Depression, Anxiety and Panic Attacks
In times where depression and anxiety hit me hardest, I’m typically not okay with how things are, and I’m trying my hardest to change something I can’t change. I’ve since learned I can only control my reaction. In a situation where I felt isolated, controlled and lied to, to the point of being gaslit into believing I didn’t understand what I was seeing or experiencing, I felt extreme depression and anxiety. Stepping back, it makes perfect sense to feel these things.
Substance Abuse
One of my first thoughts as I drove away from home and that poor kitten was that I’m out of cigars and wondered which wine I wanted when I got home. I didn’t buy any cigars while out and I’m currently grieving significant loss. I refuse to do that drunk, because delayed grief is too expensive.

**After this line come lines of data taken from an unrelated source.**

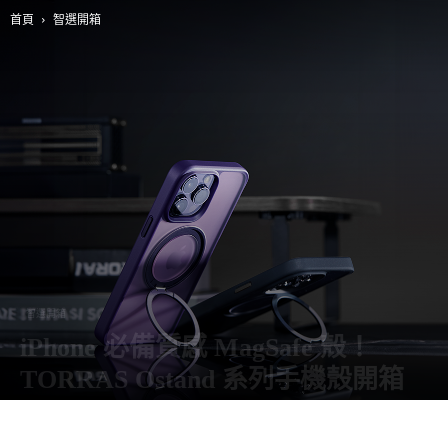
首頁
智選開箱
智選開箱
iPhone 必備質感 MagSafe 殼！
TORRAS Ostand 系列手機殼開箱
由
阿智
-
30 6 月, 2023
3984
0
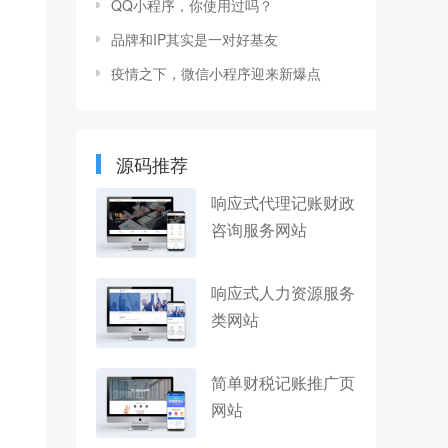
QQ小程序，你使用过吗？
品牌和IP其实是一对好基友
疫情之下，微信小程序迎来新爆点
源码推荐
响应式代理记账财政
咨询服务网站
响应式人力资源服务
类网站
简单财税记账推广页
网站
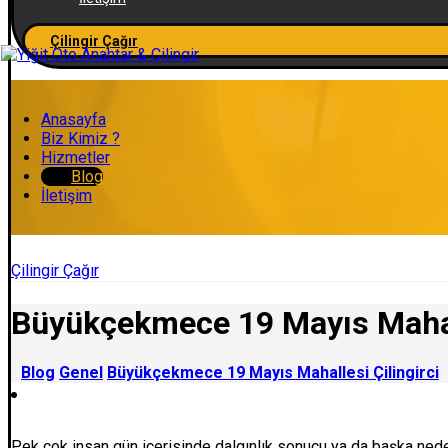
Çilingir Çağır
Anasayfa
Biz Kimiz ?
Hizmetler
Blog
İletişim
Çilingir Çağır
Büyükçekmece 19 Mayıs Mahall
Blog
Genel
Büyükçekmece 19 Mayıs Mahallesi Çilingirci
Pek çok insan gün içerisinde dalgınlık sonucu ya da başka nede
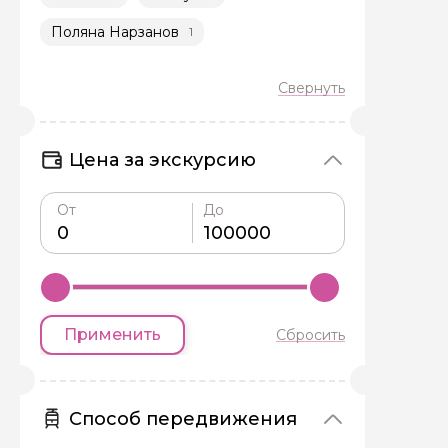
Поляна Нарзанов
1
Задайте св
Цена за экскурсию
Как вас зовут
От
До
Вопросы и комме
Если у вас есть инт
Применить
Сбросить
Способ передвижения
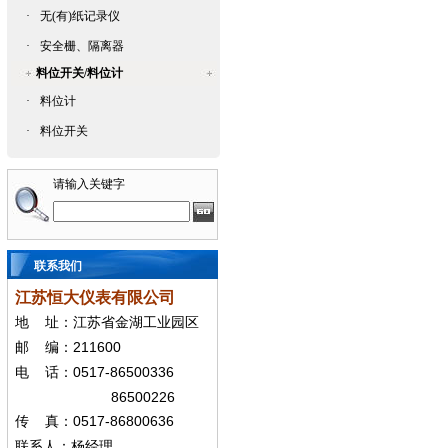
·
无(有)纸记录仪
·
安全栅、隔离器
料位开关/料位计
·
料位计
·
料位开关
请输入关键字
联系我们
江苏恒大仪表有限公司
地
址：江苏省金湖工业园区
211600
邮
编：
0517-86500336
电
话：
86500226
0517-86800636
传
真：
联系人：杨经
理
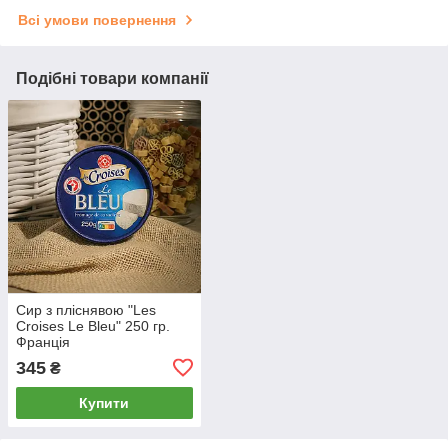
Всі умови повернення
Подібні товари компанії
Сир з пліснявою "Les
Croises Le Bleu" 250 гр.
Франція
345
₴
Купити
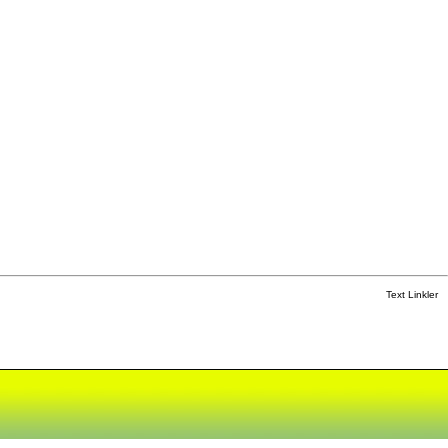
Text Linkler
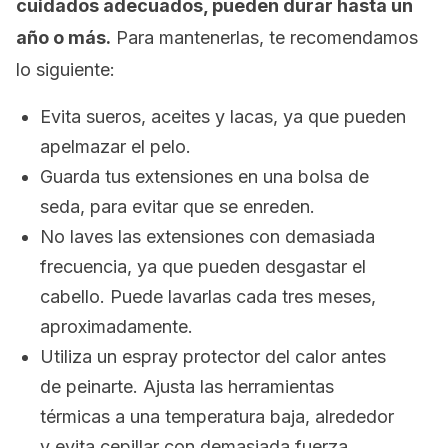
cuidados adecuados, pueden durar hasta un
año o más.
Para mantenerlas, te recomendamos
lo siguiente:
Evita sueros, aceites y lacas, ya que pueden
apelmazar el pelo.
Guarda tus extensiones en una bolsa de
seda, para evitar que se enreden.
No laves las extensiones con demasiada
frecuencia, ya que pueden desgastar el
cabello. Puede lavarlas cada tres meses,
aproximadamente.
Utiliza un espray protector del calor antes
de peinarte. Ajusta las herramientas
térmicas a una temperatura baja, alrededor
y evita cepillar con demasiada fuerza.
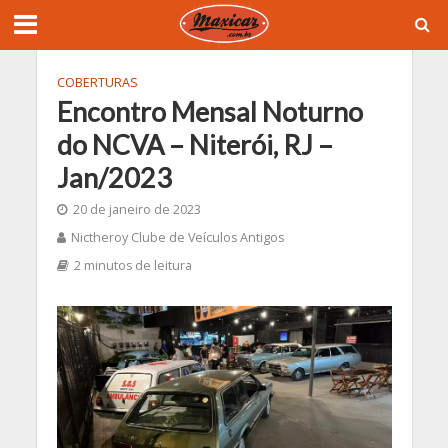
COBERTURAS
Encontro Mensal Noturno
do NCVA – Niterói, RJ –
Jan/2023
20 de janeiro de 2023
Nictheroy Clube de Veículos Antigos
2 minutos de leitura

Wanting to further numb the little I feel is a way to disconnect.
Healing
Most professionals will tell you that psychotherapy and medication will be the best course of action. I won’t disagree. I will add that the best way to get through it, is to connect through it. Connect to other people. This is how I know what is normal and not normal. Connect to your body. What are you feeling in your body and do you feel it? Can you feel cold? Hunger? What emotions are you experiencing? Can you explain how you feel?
Healing is an ongoing activity. It’s not about idly waiting for time to do what it’s supposed to. Time heals nothing. It’s about actively putting in the work to give yourself back the life you were born to lead. There’s been so much going on in the United States. So much is still being processed and understood and teased into public spaces. Take it as slowly as you need to. Be gentle with yourself. You’re not alone.